Seputardalamberita:Output industri Jepang naik untuk bulan keempat berturut-turut pada bulan September karena ekonomi terbesar ketiga di dunia terus melepaskan hambatan dari krisis COVID-19 sebagian besar berkat peningkatan permintaan eksternal. Data terpisah menunjukkan tingkat pengangguran September tetap
stabil, sementara jumlah pekerjaan yang tersedia per pelamar turun ke level terendah sejak akhir 2013. Data resmi yang dirilis pada hari Jumat menunjukkan output pabrik melonjak 4,0 persen pada September dari bulan sebelumnya, terutama karena penguatan di pembuatan mobil dan mesin produksi.

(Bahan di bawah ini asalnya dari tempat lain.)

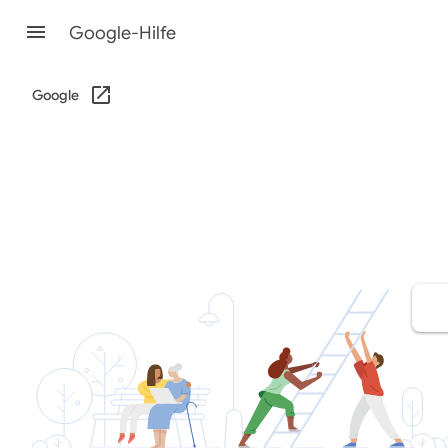
Google-Hilfe
Google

Perekonomian luar negeri dan terutama China meningkat, dan ekspor Jepang tumbuh,” kata Hiroshi Miyazaki, ekonom senior di Mitsubishi UFJ Morgan Stanley Securities. "Pemulihan output dalam industri otomotif dan komponen berteknologi tinggi yang produksinya bergerak sangat dekat dengan ekspor adalah
kekuatan pendorong secara keseluruhan." Lonjakan tersebut mengalahkan perkiraan pasar rata-rata dari kenaikan 3,2 persen dalam jajak pendapat ekonom Reuters, dan dibandingkan dengan kenaikan 1,0 persen yang direvisi turun pada bulan Agustus. Produsen yang disurvei oleh Kementerian Ekonomi, Perdagangan
dan Industri (METI) memperkirakan output naik 4,5 persen di bulan Oktober dan 1,2 persen di November. Pemerintah tetap tidak mengubah penilaiannya terhadap produksi industri, dengan mengatakan bahwa itu meningkat. Perekonomian membukukan kontraksi pascaperang terburuk pada kuartal kedua karena
pandemi virus corona tetapi secara bertahap pulih. Data produk domestik bruto yang akan dirilis pada 16 November diharapkan menunjukkan kembalinya pertumbuhan dalam tiga bulan hingga September, sebagian berkat rebound dalam ekspor dan output. Tetapi beberapa analis memperingatkan bahwa belanja
modal kemungkinan akan menghambat pertumbuhan kuartal ketiga karena perusahaan terpaksa menunda investasi karena dampak besar COVID-19 pada pendapatan perusahaan. “Belanja modal biasanya pulih lebih lambat dari output,” kata Miyazaki. "Ini mungkin akan menurunkan pertumbuhan
kuartal ketiga." Output barang modal, yang merupakan indikator kesehatan belanja modal, naik hanya 2,6 persen dari bulan sebelumnya, menyusul penurunan tajam 4,5 persen di bulan Agustus. Perdana Menteri Yoshihide Suga minggu depan akan mengumumkan rencana langkah-langkah stimulus
tambahan untuk mempercepat pemulihan yang tidak merata, empat sumber pemerintah dan partai yang berkuasa mengatakan kepada Reuters minggu ini.